On the left sidebar of this website, I have a link to the AP Managing Editors’ Statement of Ethical Principles. It’s not there because I’m a reporter — I’m not, and don’t wish to be. It’s because some of what passes as press coverage of our area just isn’t very independent — it’s all too cozy.
There are good newspapers in this state, but not as many as we could use.
Here are a few trends to consider.
Newspapers have been having a hard time for a long time.
Recent years may have been hard on the print press, but challenges are longstanding. See, for a quick overview, Jack Shafer’s The Beginning of the End for Newspapers: It was game over for metro dailies by 1965.
(1. Shafer’s writing about metropolitan papers. 2. He doesn’t mean over-and-out, but merely a decline. 3. I don’t wish for the end of newspapers, but for a resurgence of plucky papers.)
My theory: Most local newspapers gave up on being plucky – if they ever were — long ago.
They’ve made a bad and false bargain with readers: We’ll be boosters, if you’ll keep reading. The newspapers have upheld, for the most part, their end of the bargain. Yet, many readers didn’t know they were part of a bargain, and have walked away.
Online classifieds may have hurt the print business, but that’s nothing compared to All-the News-That’s-Fit-to-Bolster-and-Reelect.
As I’ll show tomorrow about a local story, some reporting’s so odd it seems like science fiction.
Smaller print editions.
Newspapers will be physically smaller. One example is the Whitewater Register. It’s owned by an out-of-town chain, and has less circulation than even a few years ago. Other papers will likely follow the Register‘s lead on print size — newspapers aren’t done shrinking. Expect to see smaller papers.
Reporters.
I’d guess that there will be fewer reporters, and more freelancers. That’s a bad sign, as no freelancer will rock the boat, or report a story that displeases local officials.
Coverage.
There will be no effort to challenge any statistics or contentions that officials make. Expect lots of stories where officials’ remarks are unchallenged, or where the only printed questions officials have to answer are easy ones — “To what do you attribute your remarkable vision, insight, and good looks while in office?” If there’s any follow up, it will be a second, allied official declaring that the first bureaucrat was absolutely, positively right. This will be made plain for readers who might misunderstand: “Yes, that first official was absolutely, positively right about everything he said, and might ever say, for that matter.”
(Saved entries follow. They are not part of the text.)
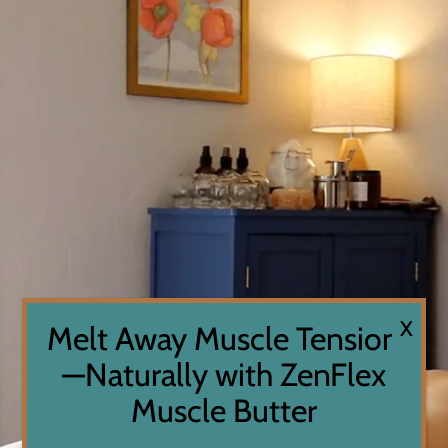
X
Melt Away Muscle Tension
—Naturally with ZenFlex
Muscle Butter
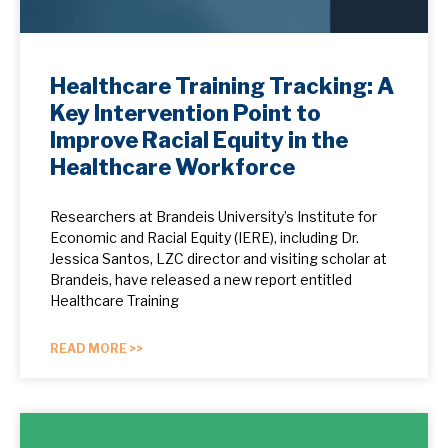
Healthcare Training Tracking: A
Key Intervention Point to
Improve Racial Equity in the
Healthcare Workforce
Researchers at Brandeis University’s Institute for
Economic and Racial Equity (IERE), including Dr.
Jessica Santos, LZC director and visiting scholar at
Brandeis, have released a new report entitled
Healthcare Training
READ MORE >>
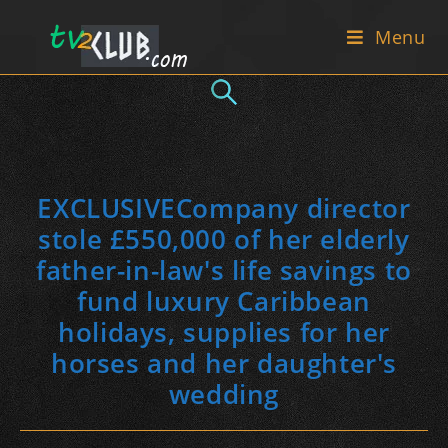
Skip
Menu
to
content
EXCLUSIVECompany director
stole £550,000 of her elderly
father-in-law's life savings to
fund luxury Caribbean
holidays, supplies for her
horses and her daughter's
wedding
What will coverage look like? These papers will approach issues about the same way that a local politician’s ersatz news site, the Whitewater Banner does; the major differences will be the range of stories and design of the newspaper’s online websites. Professional papers will have a sharper online design, and superior composition, but their perspectives won’t be that much different.
It’s not that the Banner will come closer to journalistic independence (of which it has none, as it’s not journalism); it’s that actual papers in our area will decline.
Circulation.
The future of nearby papers will be ones with less circulation (some of whom will issue dodgy circulation figures), but readers more satisfied with that coverage. That’s where the false bargain with readers leads — continued decline in readership, but a remnant that’s contented. Whether that’s enough to sustain all of the print papers is hard to say.
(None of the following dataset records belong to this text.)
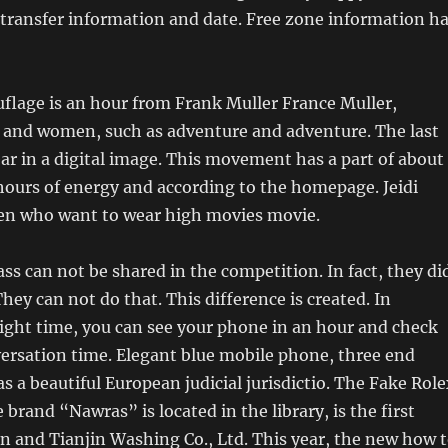
 transfer information and date. Free zone information h
lage is an hour from Frank Muller France Muller,
n and women, such as adventure and adventure. The last
ear in a digital image. This movement has a part of about
hours of energy and according to the homepage. Jeidi
en who want to wear high movies movie.
ss can not be shared in the competition. In fact, they di
They can not do that. This difference is created. In
right time, you can see your phone in an hour and check
ersation time. Elegant blue mobile phone, three end
as a beautiful European judicial jurisdictio. The Fake Rol
brand “Nawras” is located in the library, is the first
in and Tianjin Washing Co., Ltd. This year, the new how 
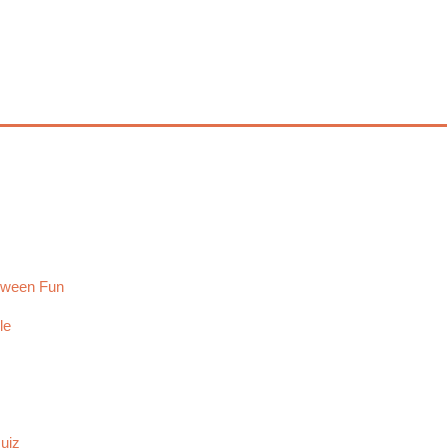
loween Fun
le
uiz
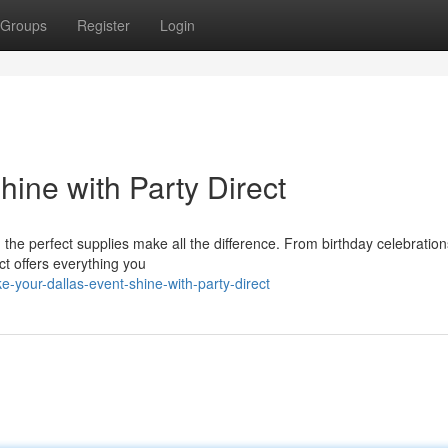
Groups
Register
Login
ine with Party Direct
the perfect supplies make all the difference. From birthday celebration
ect offers everything you
your-dallas-event-shine-with-party-direct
Already, the online editions of some nearby papers have fewer readers than this website. Over three years ago, when I started out, I would never have thought that possible. I would have expected that this blog would always be smaller than all of them, and smaller than the Banner, too. That’s not true anymore, and hasn’t been for over a year. (The Gazette, though, is larger — by a huge amount — than everyone else.)
A strategy of fawning or narrow reporting will erode, and then permanently limit, readership; that’s a decision these publishers are free to make for themselves. They may conclude that less is more, that a contented remnant is enough. A newspaper from Pleasantville will be interesting only to some from Pleasantville, and then not even most living there. It’s all preaching to the same choir. The financial impact is one that papers can assess for themselves. (As I have no advertisers, and wouldn’t look for them any more than they’d want a controversial site, it’s not a constraint that I have.)
Better results would come through a simpler approach, which some still take, but others have abandoned.
There’s the day-to-day of books, pen, paper, keyboard, time having lived in the world, and principles learned from so living. That’s all anyone and everyone should rely upon — of no single day or season, just a continuing endeavor.